* The task *
In the records below, find the line that contains "X166370000Y-132715000D03*" and the line that contains "X185420000Y-145415000D03*". Set down exactly those lines and every line between them, and nothing more.

* Data supplied *
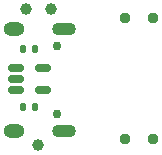
<source format=gbr>
%TF.GenerationSoftware,KiCad,Pcbnew,(6.0.2)*%
%TF.CreationDate,2022-07-11T18:19:18+02:00*%
%TF.ProjectId,ESP32-MicroView,45535033-322d-44d6-9963-726f56696577,rev?*%
%TF.SameCoordinates,Original*%
%TF.FileFunction,Soldermask,Top*%
%TF.FilePolarity,Negative*%
%FSLAX46Y46*%
G04 Gerber Fmt 4.6, Leading zero omitted, Abs format (unit mm)*
G04 Created by KiCad (PCBNEW (6.0.2)) date 2022-07-11 18:19:18*
%MOMM*%
%LPD*%
G01*
G04 APERTURE LIST*
G04 Aperture macros list*
%AMRoundRect*
0 Rectangle with rounded corners*
0 $1 Rounding radius*
0 $2 $3 $4 $5 $6 $7 $8 $9 X,Y pos of 4 corners*
0 Add a 4 corners polygon primitive as box body*
4,1,4,$2,$3,$4,$5,$6,$7,$8,$9,$2,$3,0*
0 Add four circle primitives for the rounded corners*
1,1,$1+$1,$2,$3*
1,1,$1+$1,$4,$5*
1,1,$1+$1,$6,$7*
1,1,$1+$1,$8,$9*
0 Add four rect primitives between the rounded corners*
20,1,$1+$1,$2,$3,$4,$5,0*
20,1,$1+$1,$4,$5,$6,$7,0*
20,1,$1+$1,$6,$7,$8,$9,0*
20,1,$1+$1,$8,$9,$2,$3,0*%
G04 Aperture macros list end*
%ADD10RoundRect,0.150000X-0.512500X-0.150000X0.512500X-0.150000X0.512500X0.150000X-0.512500X0.150000X0*%
%ADD11RoundRect,0.140000X0.140000X0.170000X-0.140000X0.170000X-0.140000X-0.170000X0.140000X-0.170000X0*%
%ADD12C,1.000000*%
%ADD13RoundRect,0.140000X-0.140000X-0.170000X0.140000X-0.170000X0.140000X0.170000X-0.140000X0.170000X0*%
%ADD14C,0.750000*%
%ADD15O,1.800000X1.200000*%
%ADD16O,2.000000X1.100000*%
%ADD17C,0.950000*%
G04 APERTURE END LIST*
D10*
%TO.C,U2*%
X67747300Y-42534800D03*
X67747300Y-43484800D03*
X67747300Y-44434800D03*
X70022300Y-44434800D03*
X70022300Y-42534800D03*
%TD*%
D11*
%TO.C,C10*%
X69364800Y-45872400D03*
X68404800Y-45872400D03*
%TD*%
D12*
%TO.C,J2*%
X70713600Y-37592000D03*
%TD*%
%TO.C,J3*%
X68630800Y-37592000D03*
%TD*%
D13*
%TO.C,C5*%
X68404800Y-40995600D03*
X69364800Y-40995600D03*
%TD*%
D12*
%TO.C,J1*%
X69596000Y-49123600D03*
%TD*%
D14*
%TO.C,USBC1*%
X71232900Y-46449200D03*
X71232900Y-40669200D03*
D15*
X67642900Y-39239200D03*
D16*
X71842900Y-47879200D03*
X71842900Y-39239200D03*
D15*
X67642900Y-47879200D03*
%TD*%
D17*
%TO.C,S2*%
X77031200Y-38358000D03*
X79331200Y-38358000D03*
%TD*%
%TO.C,S1*%
X79331200Y-48552300D03*
X77031200Y-48552300D03*
%TD*%
M02*

</source>
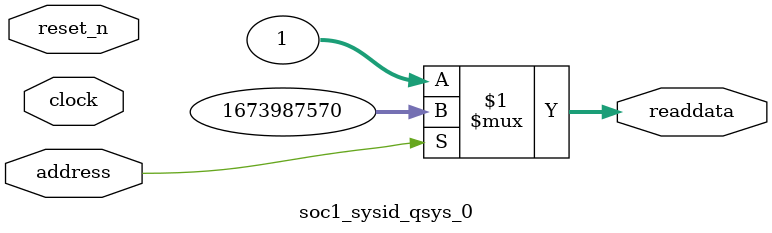
<source format=v>



// synthesis translate_off
`timescale 1ns / 1ps
// synthesis translate_on

// turn off superfluous verilog processor warnings 
// altera message_level Level1 
// altera message_off 10034 10035 10036 10037 10230 10240 10030 

module soc1_sysid_qsys_0 (
               // inputs:
                address,
                clock,
                reset_n,

               // outputs:
                readdata
             )
;

  output  [ 31: 0] readdata;
  input            address;
  input            clock;
  input            reset_n;

  wire    [ 31: 0] readdata;
  //control_slave, which is an e_avalon_slave
  assign readdata = address ? 1673987570 : 1;

endmodule



</source>
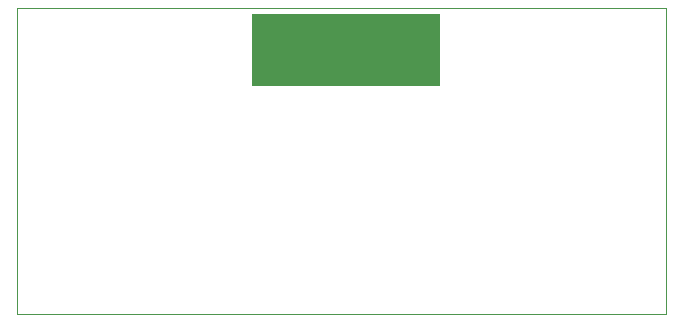
<source format=gko>
G04*
G04 #@! TF.GenerationSoftware,Altium Limited,Altium Designer,19.1.6 (110)*
G04*
G04 Layer_Color=16711935*
%FSLAX25Y25*%
%MOIN*%
G70*
G01*
G75*
%ADD64C,0.00394*%
%ADD65R,0.62992X0.24016*%
D64*
X319000Y371500D02*
X535500D01*
Y269500D02*
Y371500D01*
X319000Y269500D02*
X535500D01*
X319000D02*
Y371500D01*
D65*
X428622Y357551D02*
D03*
D03*
M02*

</source>
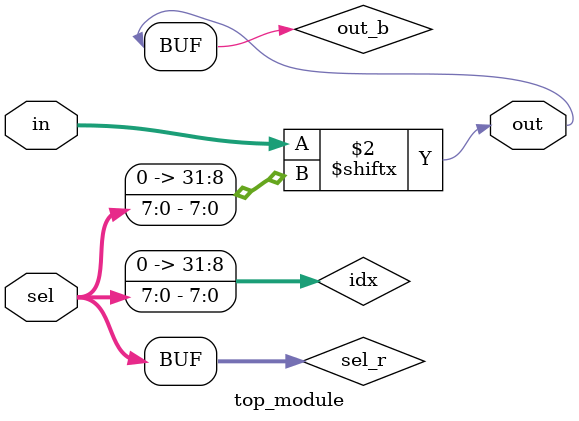
<source format=v>
module top_module( 
    input [255:0] in,
    input [7:0] sel,
    output out );

integer idx;
reg[7:0] sel_r;
reg out_b;
always @(*) begin
    sel_r = sel;
    idx = sel_r;
    out_b = in[idx];
end

assign out = out_b;


endmodule

</source>
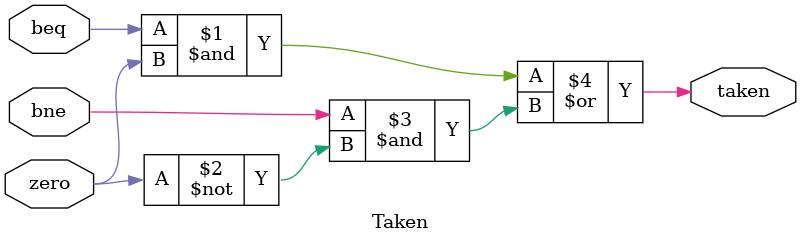
<source format=v>
`timescale 1ns / 1ps
module Taken(
input beq,
input bne,
input zero,
output taken
    );

assign taken=(beq&zero)|(bne&(~zero));
endmodule

</source>
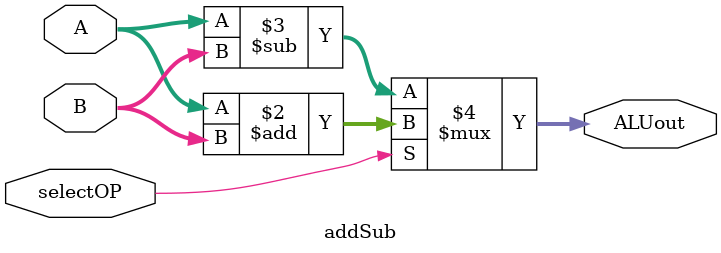
<source format=v>
module addSub(A, B, selectOP, ALUout);
	input wire [8:0]A, B;  
	input wire selectOP;
	
	output wire [8:0]ALUout;
	
	parameter ADD = 1'b1,
			  SUB = 1'b0;
	
	assign ALUout = (selectOP == ADD)? A + B: A - B;

endmodule

</source>
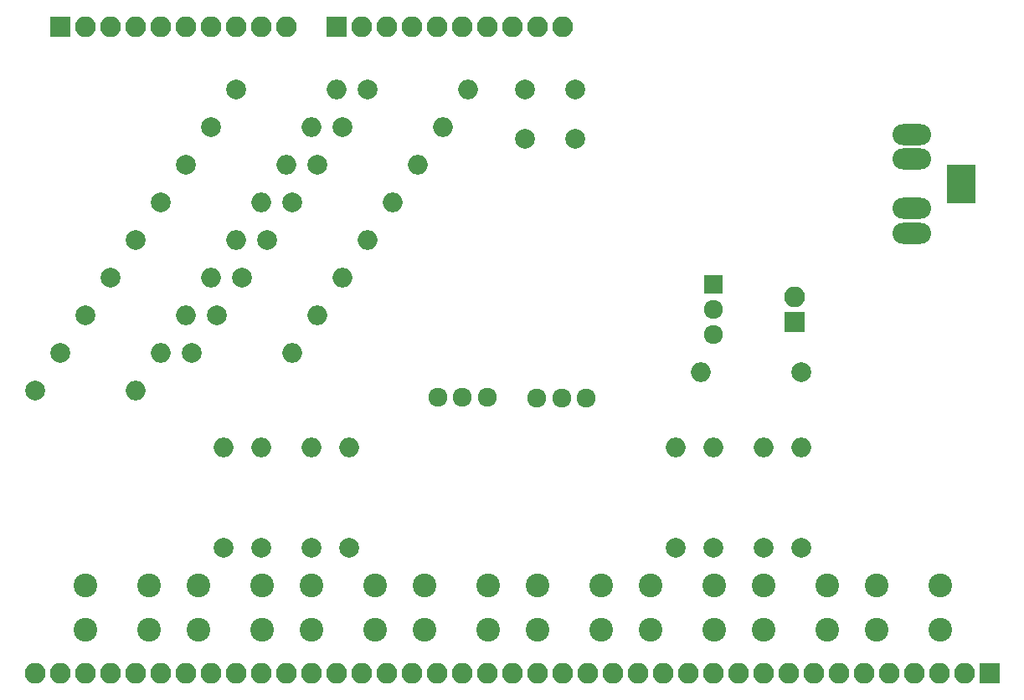
<source format=gts>
G04 #@! TF.FileFunction,Soldermask,Top*
%FSLAX46Y46*%
G04 Gerber Fmt 4.6, Leading zero omitted, Abs format (unit mm)*
G04 Created by KiCad (PCBNEW 4.0.7) date 12/29/19 23:23:21*
%MOMM*%
%LPD*%
G01*
G04 APERTURE LIST*
%ADD10C,0.100000*%
%ADD11C,2.000000*%
%ADD12O,2.000000X2.000000*%
%ADD13C,2.400000*%
%ADD14R,2.100000X2.100000*%
%ADD15O,2.100000X2.100000*%
%ADD16R,2.900000X3.900000*%
%ADD17O,3.900000X2.150000*%
%ADD18C,1.924000*%
%ADD19C,1.920000*%
%ADD20R,1.920000X1.920000*%
G04 APERTURE END LIST*
D10*
D11*
X151130000Y-86360000D03*
X151130000Y-91360000D03*
X156210000Y-86360000D03*
X156210000Y-91360000D03*
X133350000Y-132715000D03*
D12*
X133350000Y-122555000D03*
D11*
X135255000Y-86360000D03*
D12*
X145415000Y-86360000D03*
D13*
X106680000Y-141025000D03*
X106680000Y-136525000D03*
X113180000Y-141025000D03*
X113180000Y-136525000D03*
X118110000Y-141025000D03*
X118110000Y-136525000D03*
X124610000Y-141025000D03*
X124610000Y-136525000D03*
D11*
X120650000Y-132715000D03*
D12*
X120650000Y-122555000D03*
D11*
X124460000Y-132715000D03*
D12*
X124460000Y-122555000D03*
D11*
X121920000Y-86360000D03*
D12*
X132080000Y-86360000D03*
D11*
X119380000Y-90170000D03*
D12*
X129540000Y-90170000D03*
D11*
X116840000Y-93980000D03*
D12*
X127000000Y-93980000D03*
D11*
X114300000Y-97790000D03*
D12*
X124460000Y-97790000D03*
D11*
X111760000Y-101600000D03*
D12*
X121920000Y-101600000D03*
D11*
X109220000Y-105410000D03*
D12*
X119380000Y-105410000D03*
D11*
X106680000Y-109220000D03*
D12*
X116840000Y-109220000D03*
D11*
X104140000Y-113030000D03*
D12*
X114300000Y-113030000D03*
D11*
X101600000Y-116840000D03*
D12*
X111760000Y-116840000D03*
D11*
X129540000Y-132715000D03*
D12*
X129540000Y-122555000D03*
D11*
X132715000Y-90170000D03*
D12*
X142875000Y-90170000D03*
D11*
X130175000Y-93980000D03*
D12*
X140335000Y-93980000D03*
D11*
X127635000Y-97790000D03*
D12*
X137795000Y-97790000D03*
D11*
X125095000Y-101600000D03*
D12*
X135255000Y-101600000D03*
D11*
X122555000Y-105410000D03*
D12*
X132715000Y-105410000D03*
D11*
X120015000Y-109220000D03*
D12*
X130175000Y-109220000D03*
D11*
X117475000Y-113030000D03*
D12*
X127635000Y-113030000D03*
D11*
X166370000Y-132715000D03*
D12*
X166370000Y-122555000D03*
D11*
X170180000Y-132715000D03*
D12*
X170180000Y-122555000D03*
D11*
X175260000Y-132715000D03*
D12*
X175260000Y-122555000D03*
D11*
X179070000Y-132715000D03*
D12*
X179070000Y-122555000D03*
D13*
X129540000Y-141025000D03*
X129540000Y-136525000D03*
X136040000Y-141025000D03*
X136040000Y-136525000D03*
X140970000Y-141025000D03*
X140970000Y-136525000D03*
X147470000Y-141025000D03*
X147470000Y-136525000D03*
X152400000Y-141025000D03*
X152400000Y-136525000D03*
X158900000Y-141025000D03*
X158900000Y-136525000D03*
X163830000Y-141025000D03*
X163830000Y-136525000D03*
X170330000Y-141025000D03*
X170330000Y-136525000D03*
X175260000Y-141025000D03*
X175260000Y-136525000D03*
X181760000Y-141025000D03*
X181760000Y-136525000D03*
X186690000Y-141025000D03*
X186690000Y-136525000D03*
X193190000Y-141025000D03*
X193190000Y-136525000D03*
D14*
X104140000Y-80010000D03*
D15*
X106680000Y-80010000D03*
X109220000Y-80010000D03*
X111760000Y-80010000D03*
X114300000Y-80010000D03*
X116840000Y-80010000D03*
X119380000Y-80010000D03*
X121920000Y-80010000D03*
X124460000Y-80010000D03*
X127000000Y-80010000D03*
D14*
X198120000Y-145415000D03*
D15*
X195580000Y-145415000D03*
X193040000Y-145415000D03*
X190500000Y-145415000D03*
X187960000Y-145415000D03*
X185420000Y-145415000D03*
X182880000Y-145415000D03*
X180340000Y-145415000D03*
X177800000Y-145415000D03*
X175260000Y-145415000D03*
X172720000Y-145415000D03*
X170180000Y-145415000D03*
X167640000Y-145415000D03*
X165100000Y-145415000D03*
X162560000Y-145415000D03*
X160020000Y-145415000D03*
X157480000Y-145415000D03*
X154940000Y-145415000D03*
X152400000Y-145415000D03*
X149860000Y-145415000D03*
X147320000Y-145415000D03*
X144780000Y-145415000D03*
X142240000Y-145415000D03*
X139700000Y-145415000D03*
X137160000Y-145415000D03*
X134620000Y-145415000D03*
X132080000Y-145415000D03*
X129540000Y-145415000D03*
X127000000Y-145415000D03*
X124460000Y-145415000D03*
X121920000Y-145415000D03*
X119380000Y-145415000D03*
X116840000Y-145415000D03*
X114300000Y-145415000D03*
X111760000Y-145415000D03*
X109220000Y-145415000D03*
X106680000Y-145415000D03*
X104140000Y-145415000D03*
X101600000Y-145415000D03*
D14*
X132080000Y-80010000D03*
D15*
X134620000Y-80010000D03*
X137160000Y-80010000D03*
X139700000Y-80010000D03*
X142240000Y-80010000D03*
X144780000Y-80010000D03*
X147320000Y-80010000D03*
X149860000Y-80010000D03*
X152400000Y-80010000D03*
X154940000Y-80010000D03*
D16*
X195271000Y-95885000D03*
D17*
X190265000Y-100885000D03*
X190265000Y-90885000D03*
X190265000Y-98385000D03*
X190265000Y-93385000D03*
D14*
X178435000Y-109855000D03*
D15*
X178435000Y-107315000D03*
D11*
X179070000Y-114935000D03*
D12*
X168910000Y-114935000D03*
D18*
X152360000Y-117602000D03*
X147360000Y-117475000D03*
X154860000Y-117602000D03*
X144860000Y-117475000D03*
X142360000Y-117475000D03*
X157360000Y-117602000D03*
D19*
X170180000Y-108585000D03*
X170180000Y-111125000D03*
D20*
X170180000Y-106045000D03*
M02*

</source>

* Solution for this exercise *
X166370000Y-132715000D03*
D12*
X166370000Y-122555000D03*
D11*
X170180000Y-132715000D03*
D12*
X170180000Y-122555000D03*
D11*
X175260000Y-132715000D03*
D12*
X175260000Y-122555000D03*
D11*
X179070000Y-132715000D03*
D12*
X179070000Y-122555000D03*
D13*
X129540000Y-141025000D03*
X129540000Y-136525000D03*
X136040000Y-141025000D03*
X136040000Y-136525000D03*
X140970000Y-141025000D03*
X140970000Y-136525000D03*
X147470000Y-141025000D03*
X147470000Y-136525000D03*
X152400000Y-141025000D03*
X152400000Y-136525000D03*
X158900000Y-141025000D03*
X158900000Y-136525000D03*
X163830000Y-141025000D03*
X163830000Y-136525000D03*
X170330000Y-141025000D03*
X170330000Y-136525000D03*
X175260000Y-141025000D03*
X175260000Y-136525000D03*
X181760000Y-141025000D03*
X181760000Y-136525000D03*
X186690000Y-141025000D03*
X186690000Y-136525000D03*
X193190000Y-141025000D03*
X193190000Y-136525000D03*
D14*
X104140000Y-80010000D03*
D15*
X106680000Y-80010000D03*
X109220000Y-80010000D03*
X111760000Y-80010000D03*
X114300000Y-80010000D03*
X116840000Y-80010000D03*
X119380000Y-80010000D03*
X121920000Y-80010000D03*
X124460000Y-80010000D03*
X127000000Y-80010000D03*
D14*
X198120000Y-145415000D03*
D15*
X195580000Y-145415000D03*
X193040000Y-145415000D03*
X190500000Y-145415000D03*
X187960000Y-145415000D03*
X185420000Y-145415000D03*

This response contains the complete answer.